#### [Document text]
Normally, the best 225 college graduates can talk to a number of companies and businesses looking for their services and shop around for a job, but that is not the case for the most talented people coming out of college. The flip side is that the best 225 can look forward to making anywhere in a range of hundreds of thousands of dollars to millions annually during the life of the contract they sign. But the contracts are not guaranteed, and the freshly out-of-college players may end up with a really nice bonus, sometimes in the millions. But if they are cut or fired, they will have to look for another job in a relatively closed field with less than 1,900 positions, many of which have already been taken.
The odds of landing a full-time job in the NFL are slim for a good many of those whose names will be called on Thursday, Friday, and Saturday, even if they are the top 225.
The NFL Draft is an accepted part of American life (as are the National Basketball Association, Major League Baseball and National Hockey League drafts). But no one ever really questions the mechanism. In a few weeks, the non-football members of the class of 2010 will hit the streets looking for jobs. The graduates will be able to look for positions wherever they want, whether it is in Seattle, Washington or Dallas, Texas or Miami, Florida or down the northeast I-95 corridor from Foxboro, Massachusetts to East Rutherford, New Jersey to Philadelphia, Pennsylvania to Baltimore, Maryland and Washington, D. C.

#### [Dataset]
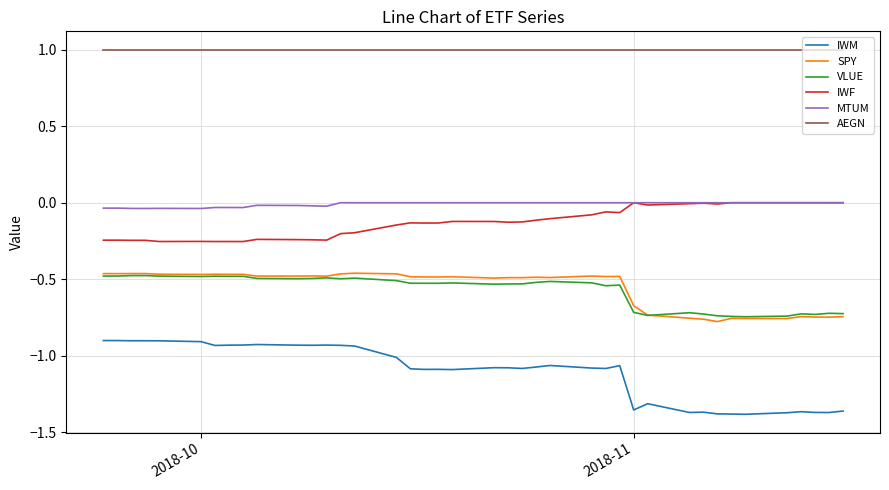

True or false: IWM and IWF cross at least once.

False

==

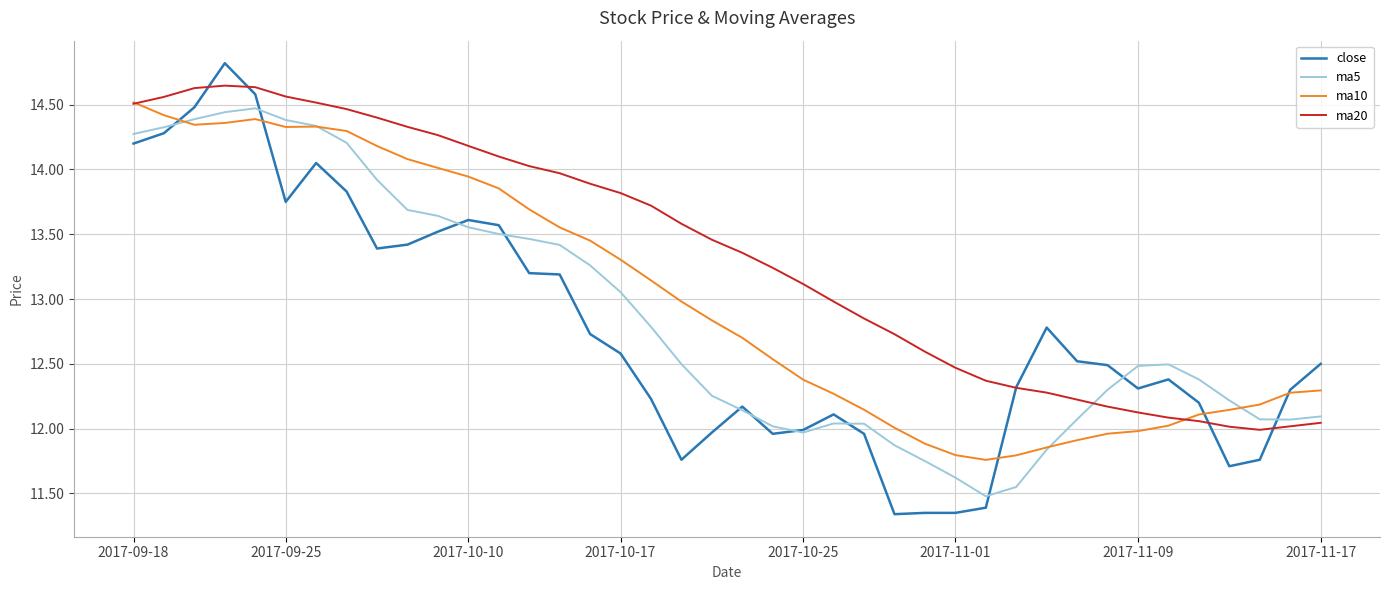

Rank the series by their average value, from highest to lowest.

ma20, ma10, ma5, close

#### [Work request]
Can you rewrite the stretch of the NFL Draft text from "The odds of" through "Washington, D. C.", putting "pro football draft" in place of "NFL Draft"?

#### [Response area]
The odds of landing a full-time job in the NFL are slim for a good many of those whose names will be called on Thursday, Friday, and Saturday, even if they are the top 225.
The pro football draft is an accepted part of American life (as are the National Basketball Association, Major League Baseball and National Hockey League drafts). But no one ever really questions the mechanism. In a few weeks, the non-football members of the class of 2010 will hit the streets looking for jobs. The graduates will be able to look for positions wherever they want, whether it is in Seattle, Washington or Dallas, Texas or Miami, Florida or down the northeast I-95 corridor from Foxboro, Massachusetts to East Rutherford, New Jersey to Philadelphia, Pennsylvania to Baltimore, Maryland and Washington, D. C.